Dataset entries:

──────

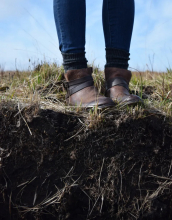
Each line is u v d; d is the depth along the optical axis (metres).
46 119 1.24
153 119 1.30
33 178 1.22
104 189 1.22
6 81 2.38
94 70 2.07
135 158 1.26
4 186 1.20
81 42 1.32
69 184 1.21
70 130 1.25
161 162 1.28
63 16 1.26
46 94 1.71
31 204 1.20
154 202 1.24
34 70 2.33
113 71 1.45
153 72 2.54
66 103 1.47
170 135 1.31
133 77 2.32
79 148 1.24
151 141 1.28
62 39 1.32
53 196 1.20
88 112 1.32
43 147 1.23
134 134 1.26
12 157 1.23
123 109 1.32
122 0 1.35
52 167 1.23
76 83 1.37
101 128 1.25
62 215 1.21
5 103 1.31
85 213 1.22
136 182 1.25
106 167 1.24
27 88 1.74
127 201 1.23
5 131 1.25
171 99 1.65
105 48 1.47
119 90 1.40
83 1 1.28
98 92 1.37
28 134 1.24
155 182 1.27
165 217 1.25
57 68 2.06
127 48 1.44
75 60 1.34
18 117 1.26
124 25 1.38
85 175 1.23
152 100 1.69
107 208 1.23
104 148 1.24
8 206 1.20
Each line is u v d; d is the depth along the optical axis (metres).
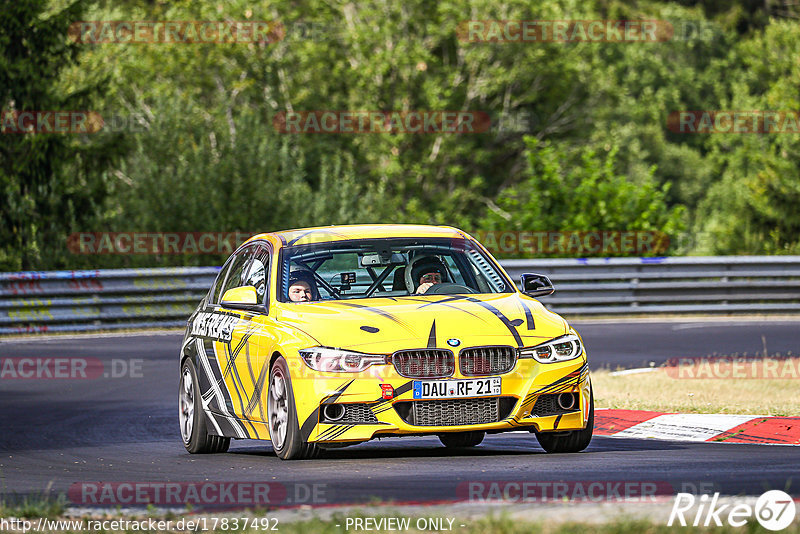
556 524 16.52
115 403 40.97
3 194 94.69
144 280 68.00
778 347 53.38
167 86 139.38
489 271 28.31
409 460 25.20
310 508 18.97
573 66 154.25
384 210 113.56
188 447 30.47
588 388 25.45
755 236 118.00
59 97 99.75
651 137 184.25
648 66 194.00
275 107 145.38
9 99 97.69
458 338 24.47
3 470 26.73
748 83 190.38
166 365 51.03
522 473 22.64
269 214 100.62
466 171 156.88
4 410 39.59
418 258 28.05
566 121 161.00
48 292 65.38
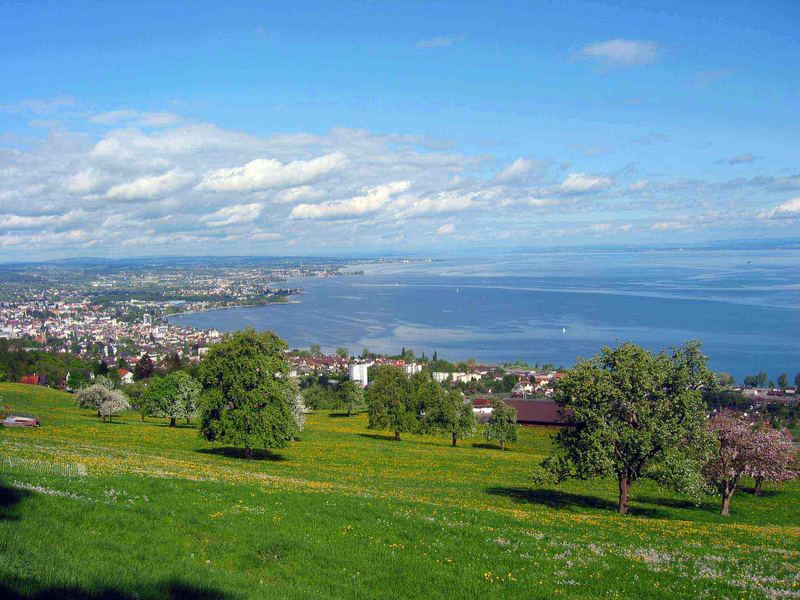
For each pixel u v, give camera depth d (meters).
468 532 23.00
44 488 22.77
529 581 18.02
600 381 37.66
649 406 37.31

──────

▸ **YOUR TASK**
Find the line that contains "748 83 190.38", then write out that line and every line after it through the end of the records, exactly. Leave the pictures out.

▸ **OUTPUT OF THE TASK**
748 83 190.38
166 365 51.03
522 473 22.64
269 214 100.62
466 171 156.88
4 410 39.59
418 258 28.05
566 121 161.00
48 292 65.38
For each pixel u v, give camera depth d (meters).
468 532 23.00
44 488 22.77
529 581 18.02
600 381 37.66
649 406 37.31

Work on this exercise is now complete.